* _EXERCISE REQUIREMENTS_: Look below for the line containing "70 National Archives"; from there through the line containing "72 Turabian, A", both lines included, please set down each line exactly and nothing else.

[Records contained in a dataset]

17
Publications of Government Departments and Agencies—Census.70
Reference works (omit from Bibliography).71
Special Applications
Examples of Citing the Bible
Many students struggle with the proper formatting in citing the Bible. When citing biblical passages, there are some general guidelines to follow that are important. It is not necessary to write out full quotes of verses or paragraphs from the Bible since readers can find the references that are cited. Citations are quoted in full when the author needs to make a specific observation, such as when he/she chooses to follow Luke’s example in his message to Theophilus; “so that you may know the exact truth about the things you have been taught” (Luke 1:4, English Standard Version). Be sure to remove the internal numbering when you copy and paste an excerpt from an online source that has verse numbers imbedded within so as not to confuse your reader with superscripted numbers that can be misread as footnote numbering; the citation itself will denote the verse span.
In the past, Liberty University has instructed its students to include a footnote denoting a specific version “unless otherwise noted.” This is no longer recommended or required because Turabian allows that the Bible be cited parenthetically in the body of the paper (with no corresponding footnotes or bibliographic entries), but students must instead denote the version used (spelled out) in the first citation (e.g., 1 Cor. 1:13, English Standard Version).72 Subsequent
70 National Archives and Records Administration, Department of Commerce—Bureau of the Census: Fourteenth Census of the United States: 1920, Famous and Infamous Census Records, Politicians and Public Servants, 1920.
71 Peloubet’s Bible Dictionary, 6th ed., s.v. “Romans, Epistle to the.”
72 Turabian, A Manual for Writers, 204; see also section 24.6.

---

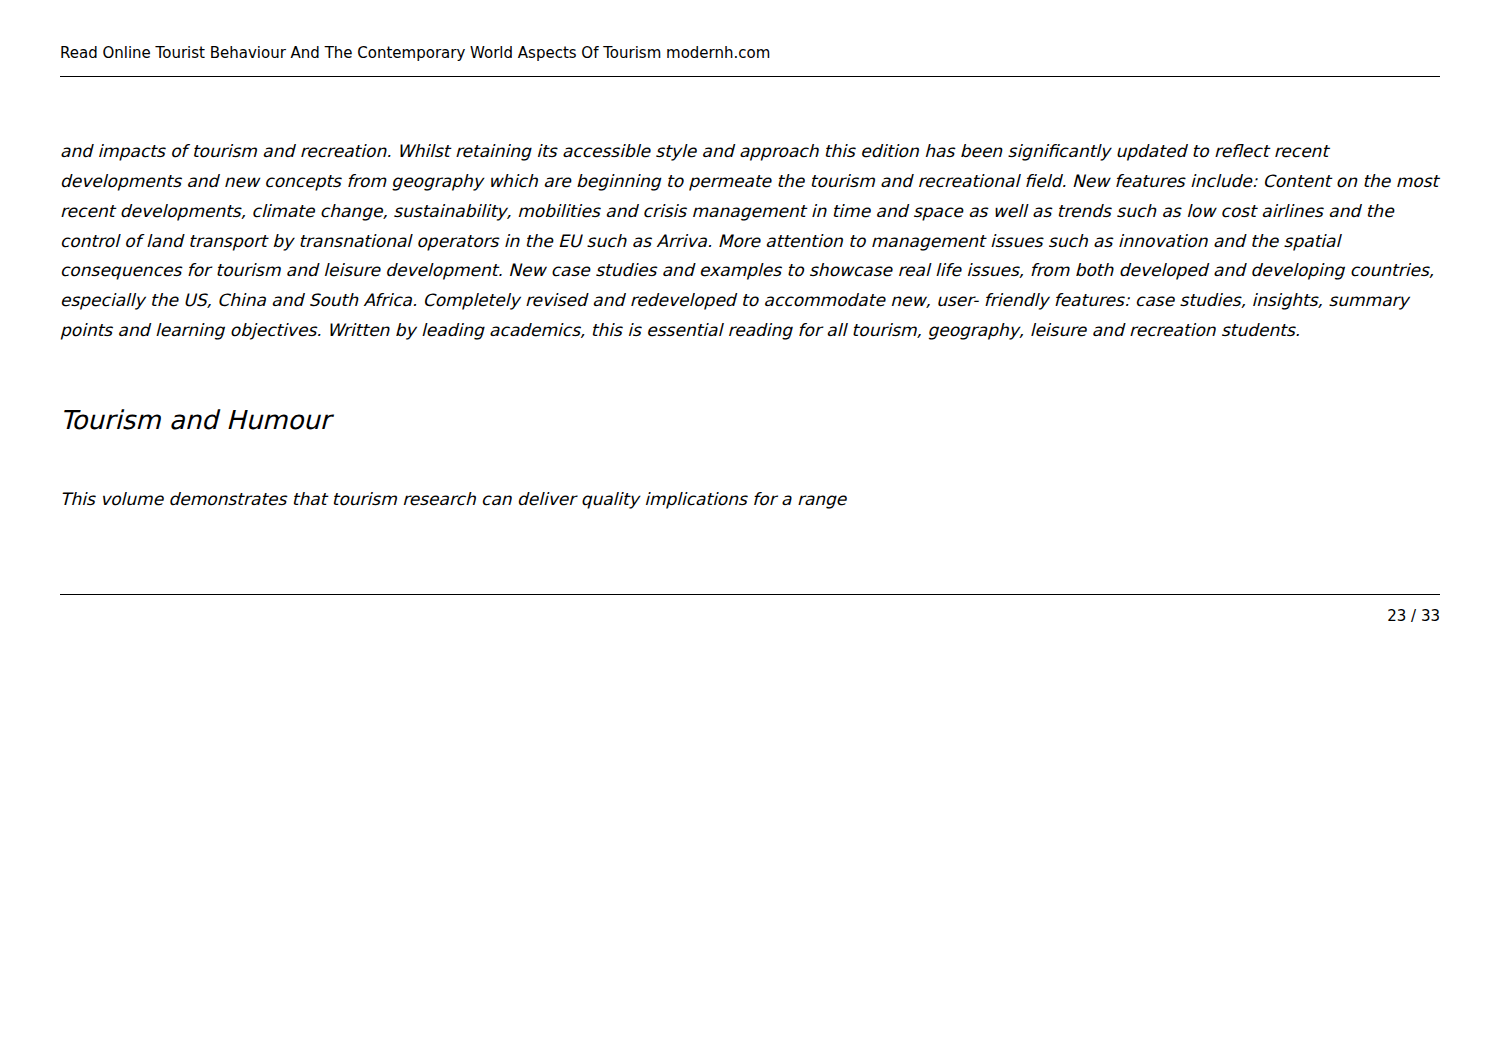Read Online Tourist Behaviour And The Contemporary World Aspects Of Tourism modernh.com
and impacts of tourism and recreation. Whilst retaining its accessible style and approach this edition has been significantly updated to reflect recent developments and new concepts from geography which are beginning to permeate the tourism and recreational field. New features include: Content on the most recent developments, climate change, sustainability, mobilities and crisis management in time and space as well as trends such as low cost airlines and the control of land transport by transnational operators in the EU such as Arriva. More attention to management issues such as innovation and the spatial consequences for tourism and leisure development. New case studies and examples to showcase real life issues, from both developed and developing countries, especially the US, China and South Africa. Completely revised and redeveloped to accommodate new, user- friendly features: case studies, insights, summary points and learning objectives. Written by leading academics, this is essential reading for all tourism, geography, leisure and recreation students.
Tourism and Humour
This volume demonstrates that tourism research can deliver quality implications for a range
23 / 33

* _RESULT OF THIS EXERCISE_:
70 National Archives and Records Administration, Department of Commerce—Bureau of the Census: Fourteenth Census of the United States: 1920, Famous and Infamous Census Records, Politicians and Public Servants, 1920.
71 Peloubet’s Bible Dictionary, 6th ed., s.v. “Romans, Epistle to the.”
72 Turabian, A Manual for Writers, 204; see also section 24.6.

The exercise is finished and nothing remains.